In the step down unit, the McCools were taught how to catheterize Logan and stretch her legs. “We were also taught the signs and symptoms of hydrocephalus, that if not resolved with her ETV-CPC surgery, would require us to return to the hospital for a VP shunt, which she ultimately wound up needing,” Candice said. “The nurses were great in letting us step in and help and making sure we got all the info we needed.”
Once home, Logan has thrived. Though Logan is a full-time wheelchair user, she stands up at a table wearing hip, knee, ankle, and foot orthotics (HKAFOs). She is working with a physical therapist to try walking in the HKAFOs. “She is actually performing better than doctors originally thought she would as far as function in her lower extremities,” Candice said. “So far she has no cognitive deficits, so we’ve even let her go ahead and start preschool.”

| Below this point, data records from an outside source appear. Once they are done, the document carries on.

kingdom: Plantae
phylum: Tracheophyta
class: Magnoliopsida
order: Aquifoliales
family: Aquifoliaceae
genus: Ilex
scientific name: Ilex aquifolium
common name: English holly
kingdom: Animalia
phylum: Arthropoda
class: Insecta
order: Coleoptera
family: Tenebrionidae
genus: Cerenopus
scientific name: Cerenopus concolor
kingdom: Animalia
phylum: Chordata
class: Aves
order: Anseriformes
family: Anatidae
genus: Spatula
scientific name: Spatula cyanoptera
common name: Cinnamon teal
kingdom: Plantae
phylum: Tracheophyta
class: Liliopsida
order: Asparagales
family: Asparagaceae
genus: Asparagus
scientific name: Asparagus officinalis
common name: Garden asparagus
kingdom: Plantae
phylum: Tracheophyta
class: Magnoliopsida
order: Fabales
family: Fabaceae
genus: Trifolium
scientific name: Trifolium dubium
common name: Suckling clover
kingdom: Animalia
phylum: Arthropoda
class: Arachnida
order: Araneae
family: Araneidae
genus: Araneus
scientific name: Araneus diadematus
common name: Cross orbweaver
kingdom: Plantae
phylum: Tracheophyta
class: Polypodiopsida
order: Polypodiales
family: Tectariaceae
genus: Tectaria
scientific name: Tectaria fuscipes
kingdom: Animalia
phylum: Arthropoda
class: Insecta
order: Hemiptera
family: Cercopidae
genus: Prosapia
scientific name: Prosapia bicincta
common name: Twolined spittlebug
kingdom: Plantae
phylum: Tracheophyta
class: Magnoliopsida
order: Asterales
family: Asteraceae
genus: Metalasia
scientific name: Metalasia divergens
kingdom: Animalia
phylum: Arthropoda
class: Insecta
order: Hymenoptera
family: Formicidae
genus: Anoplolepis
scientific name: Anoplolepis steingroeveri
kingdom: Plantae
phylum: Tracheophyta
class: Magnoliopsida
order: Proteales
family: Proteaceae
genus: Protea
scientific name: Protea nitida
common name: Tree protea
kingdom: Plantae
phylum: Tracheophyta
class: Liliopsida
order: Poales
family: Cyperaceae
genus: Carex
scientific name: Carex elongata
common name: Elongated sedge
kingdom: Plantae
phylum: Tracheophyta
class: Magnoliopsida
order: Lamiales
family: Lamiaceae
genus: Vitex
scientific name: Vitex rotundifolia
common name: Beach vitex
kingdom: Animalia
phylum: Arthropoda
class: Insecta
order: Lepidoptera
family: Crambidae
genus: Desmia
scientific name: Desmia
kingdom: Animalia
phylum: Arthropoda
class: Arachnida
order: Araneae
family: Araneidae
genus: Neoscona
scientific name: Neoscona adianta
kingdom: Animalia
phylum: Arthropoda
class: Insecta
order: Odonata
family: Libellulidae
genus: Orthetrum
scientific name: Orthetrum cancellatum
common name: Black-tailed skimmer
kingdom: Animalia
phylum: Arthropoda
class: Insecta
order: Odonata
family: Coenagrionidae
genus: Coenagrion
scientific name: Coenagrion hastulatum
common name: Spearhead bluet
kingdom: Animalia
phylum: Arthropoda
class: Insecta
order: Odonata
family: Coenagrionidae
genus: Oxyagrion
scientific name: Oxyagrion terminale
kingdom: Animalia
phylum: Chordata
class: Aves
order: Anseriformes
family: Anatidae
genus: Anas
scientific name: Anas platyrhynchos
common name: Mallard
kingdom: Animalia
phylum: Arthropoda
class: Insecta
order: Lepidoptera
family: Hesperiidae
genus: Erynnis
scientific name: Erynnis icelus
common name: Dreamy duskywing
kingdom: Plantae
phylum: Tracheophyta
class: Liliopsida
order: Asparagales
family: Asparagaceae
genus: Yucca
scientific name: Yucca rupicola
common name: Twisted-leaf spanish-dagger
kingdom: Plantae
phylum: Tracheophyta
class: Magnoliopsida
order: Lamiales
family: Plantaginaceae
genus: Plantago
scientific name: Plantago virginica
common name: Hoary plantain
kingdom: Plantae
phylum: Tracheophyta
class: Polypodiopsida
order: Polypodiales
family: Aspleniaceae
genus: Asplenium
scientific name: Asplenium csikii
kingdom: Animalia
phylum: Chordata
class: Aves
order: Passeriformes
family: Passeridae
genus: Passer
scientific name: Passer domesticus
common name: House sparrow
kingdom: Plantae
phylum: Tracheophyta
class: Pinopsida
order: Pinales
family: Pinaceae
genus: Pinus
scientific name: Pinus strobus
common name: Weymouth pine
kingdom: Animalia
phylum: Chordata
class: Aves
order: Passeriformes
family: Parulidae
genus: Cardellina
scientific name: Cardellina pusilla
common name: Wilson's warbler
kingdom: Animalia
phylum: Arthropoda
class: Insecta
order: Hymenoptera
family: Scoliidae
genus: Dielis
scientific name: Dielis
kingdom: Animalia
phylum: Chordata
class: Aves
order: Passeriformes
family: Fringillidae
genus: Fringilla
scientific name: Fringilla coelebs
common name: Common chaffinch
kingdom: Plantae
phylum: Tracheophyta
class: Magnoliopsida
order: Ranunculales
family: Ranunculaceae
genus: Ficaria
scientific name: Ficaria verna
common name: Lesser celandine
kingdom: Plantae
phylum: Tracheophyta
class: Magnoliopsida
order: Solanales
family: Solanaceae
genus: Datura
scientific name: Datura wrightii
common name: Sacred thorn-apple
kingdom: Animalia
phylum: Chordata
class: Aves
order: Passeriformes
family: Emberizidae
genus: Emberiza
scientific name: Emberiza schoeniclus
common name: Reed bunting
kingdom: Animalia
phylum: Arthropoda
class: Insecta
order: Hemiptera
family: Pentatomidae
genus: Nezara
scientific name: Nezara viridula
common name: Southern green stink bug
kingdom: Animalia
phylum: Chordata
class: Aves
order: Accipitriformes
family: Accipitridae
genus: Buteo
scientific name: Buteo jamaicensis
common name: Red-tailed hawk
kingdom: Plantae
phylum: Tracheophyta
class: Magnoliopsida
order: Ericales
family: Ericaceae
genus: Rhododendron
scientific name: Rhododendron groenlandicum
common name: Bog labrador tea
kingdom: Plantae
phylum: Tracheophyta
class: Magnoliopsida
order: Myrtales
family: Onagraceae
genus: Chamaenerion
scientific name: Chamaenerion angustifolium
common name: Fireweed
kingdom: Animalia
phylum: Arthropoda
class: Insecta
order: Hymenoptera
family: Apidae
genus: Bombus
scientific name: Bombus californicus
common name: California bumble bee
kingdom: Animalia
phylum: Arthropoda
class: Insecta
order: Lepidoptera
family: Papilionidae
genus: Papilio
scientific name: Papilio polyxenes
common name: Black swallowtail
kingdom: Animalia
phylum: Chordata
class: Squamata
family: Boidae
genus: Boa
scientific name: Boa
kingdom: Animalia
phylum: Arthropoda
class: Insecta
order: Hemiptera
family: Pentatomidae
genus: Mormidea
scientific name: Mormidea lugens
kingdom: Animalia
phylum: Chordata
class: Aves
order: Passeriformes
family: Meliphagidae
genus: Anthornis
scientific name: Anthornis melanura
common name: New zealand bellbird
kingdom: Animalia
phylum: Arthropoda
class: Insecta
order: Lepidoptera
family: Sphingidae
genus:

Logan continues to visit Children’s Spina Bifida Clinic twice a year. During her appointments, doctors monitor her progress and catch any potential problems. “I very much appreciate how the doctors at Children’s stay on top of everything,” Candice said. “Every time we go, they are checking everything so that if something is wrong, it’s caught quickly. The Spina Bifida Clinic also makes it easy on us in that we can see all of her doctors in one day rather than having to make multiple visits. It means a lot that they care enough to not only take such good care of her, but to also make the process as easy on us as possible.”